From the crush of the great crowds around the grand stand at the race-course, lining up far down the in-field, and jamming the betting sheds, I saw my Aunt Lucretia forcing her sorrel horse through the gathering. She had been a familiar figure at every fair and race meeting as far back as I could remember. No secretary for twenty years had questioned her judgment or her orders; they were too glad to have her help. I was in the judges' stand helping them out. I had ridden over early, leaving Satan to my Aunt's stable boy, who had already worked him out with a stiff gallop of two miles, and rubbed him down for the hurdle race and the high jump.

My Aunt Lucretia rode up close to the little canopied stand and beckoned to me. "Ever see such a crowd?" she said, smiling proudly. "I told Roswick this special high jump and hurdle would draw 'em. I'll bet there are twenty thousand people in that crowd."

"What is the programme?" I asked indifferently, though I knew it as well as she. I had come out under protest with myself as it were; I would rather have been deep in the heart of my wood where I might not see Eloise. I had tossed all night on my bed. If I dozed it was only to awaken, feeling that I held Eloise fainting in my arms. I did not want to see her, for in my heart, since I last danced, there had been such a tempest of conflicting emotions as made me pace the floor all night; and by day I knew not my own mind. Yet somehow it was not all sorrow. For I knew now that Eloise loved me and at thought of it my heart almost burst with gladness. Gladness was mingled so with sorrow that I wondered if both were not sweeter for the mingling.

"Colonel Goff and I have put up a few three-foot hurdles," my Aunt said, sweeping the track with her hand, "and he and Eloise and a few of the younger people are going to gallop over them just for fun. Goff really wants to show off his record-breaking jumper and his fiancée at the same time," she said, smiling carelessly at me. "The hurdles will be for any of them who care to go over them, but the high jump," and she pointed to a movable gate of bars, flanked with high panels on each side, "will be put across the wire at the finish for Goff and his hunter only," and she laughed, winking at me slyly. "The record is five feet six; Goff thinks that is what he is going after again; but I've put up another bar for fun. I want to see Goff's imported record-breaking 'lepper,' as he calls him, break his blooming knees on that top bar."

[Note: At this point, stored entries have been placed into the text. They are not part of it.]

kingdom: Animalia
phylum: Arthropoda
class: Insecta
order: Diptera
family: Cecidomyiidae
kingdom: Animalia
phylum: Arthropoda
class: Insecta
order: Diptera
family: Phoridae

I turned impatiently. "Aunt Lucretia, that's dangerous, six feet—and under the whip, after a mile dash!"

Aunt Lucretia smiled. "None of them is supposed to go after the high jump but the Colonel, and he swears he can do it. H-u-s-h!" she whispered. "Not a word of this. Just let Eloise fix him. I've been twenty years arguing with him about importing these worthless brutes and the superiority of our own horses, now I am going to make him pay for his obstinacy—s-sh! There they come now," and she pointed to the in-field, through which a jolly group of riders came, society people mostly, girls and boys and members of the hunting club who were out for the mile gallop over the short hurdles.

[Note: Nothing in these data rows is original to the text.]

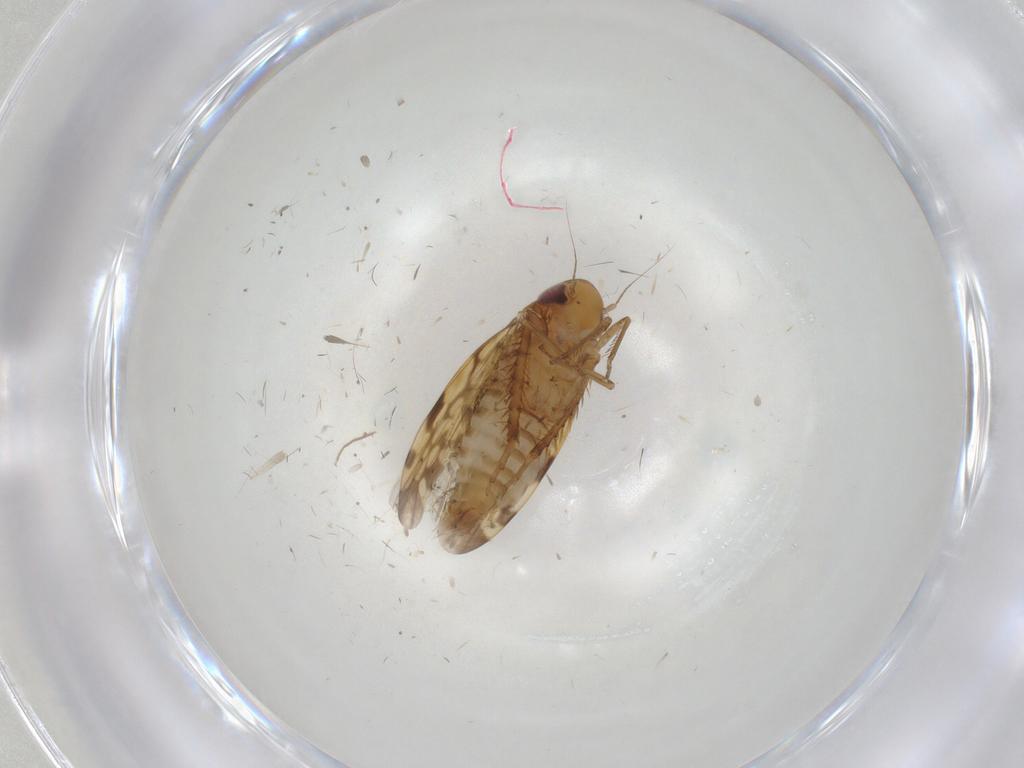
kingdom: Animalia
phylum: Arthropoda
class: Insecta
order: Hemiptera
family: Cicadellidae
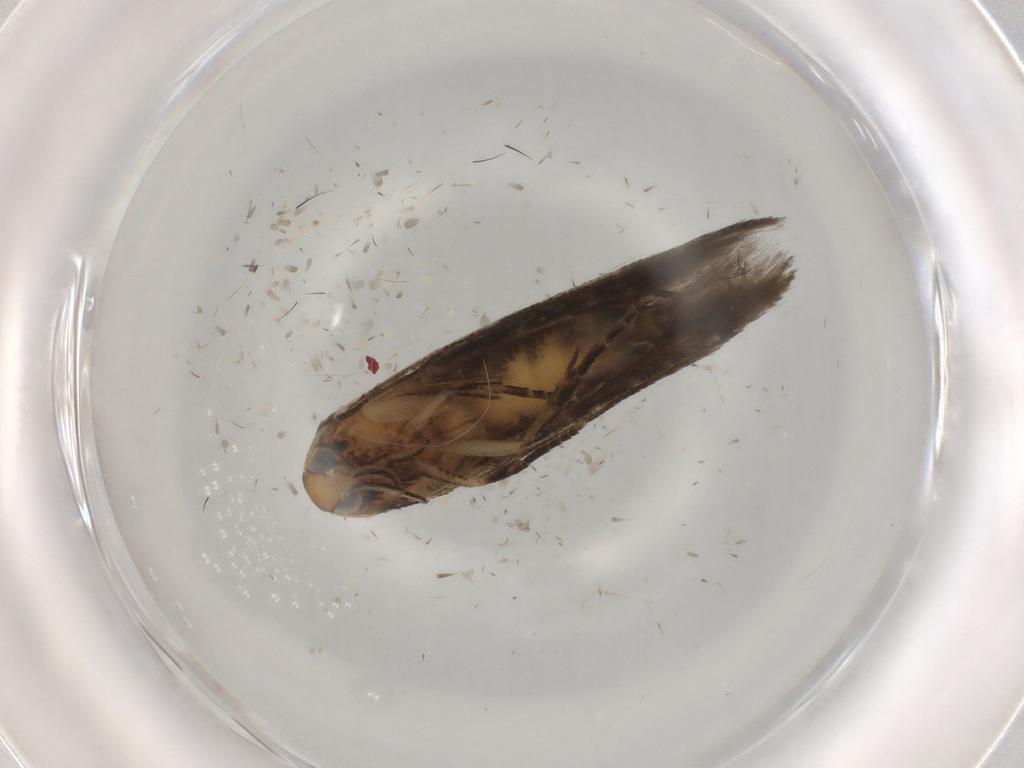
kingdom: Animalia
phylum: Arthropoda
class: Insecta
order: Lepidoptera
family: Cosmopterigidae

"There are ten couples of them in all," she said, "our smartest boys and girls. Many of them will not even try the low hurdles and none of them the high jump except the Colonel."

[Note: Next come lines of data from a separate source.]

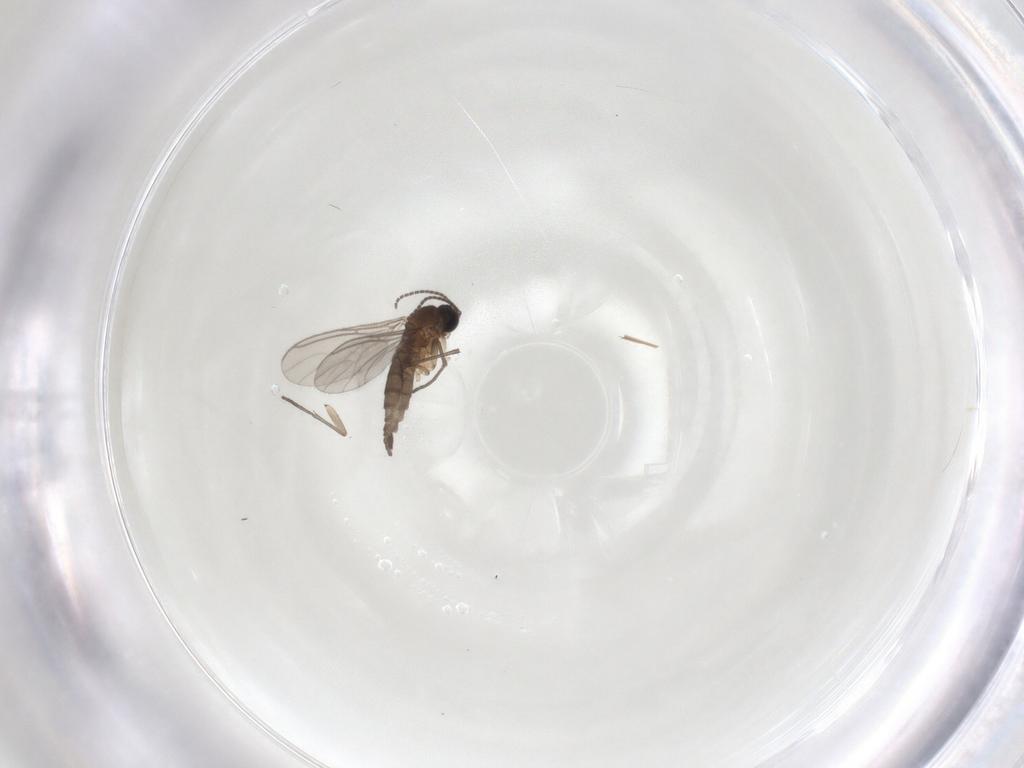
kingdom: Animalia
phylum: Arthropoda
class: Insecta
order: Diptera
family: Sciaridae
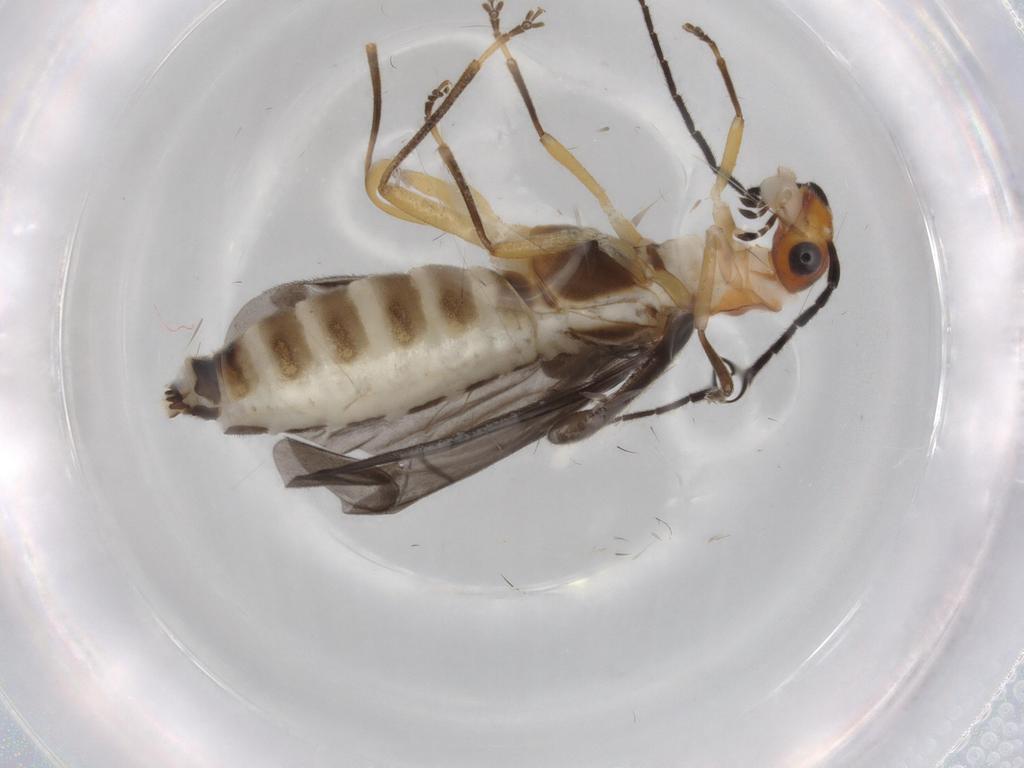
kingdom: Animalia
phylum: Arthropoda
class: Insecta
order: Coleoptera
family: Cantharidae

"You ought not to try it," I said resolutely. "Don't you know that nothing can keep Eloise and Satan from trying that gate of bars?"

"Of course," said my Aunt, "but Goff doesn't know it, and that is where he will part with his ducats. He has even forgotten the bet, he has been so happy; but I'll remind him. He hasn't the least idea that Satan could jump over his shadow in the road. O-h, no!"

As we talked they rode up. "Now see here," said Colonel Goff to his crowd, as he lined them up, "some of these hurdles are going to take a bit of going, and you boys must give the ladies the front, for your dust might blind the horses to the hurdles and make them rush over them with chances for bad tumbles and broken knees. We'll finish the last quarter flat; but I'll go over the gate and bars here for exhibition. It's a pretty stiff affair and will take a bit of going, so the rest of you will please be so kind as to give me the lead here and an open field; just hack around this last quarter, following me, and dodge the gate. There's plenty of room."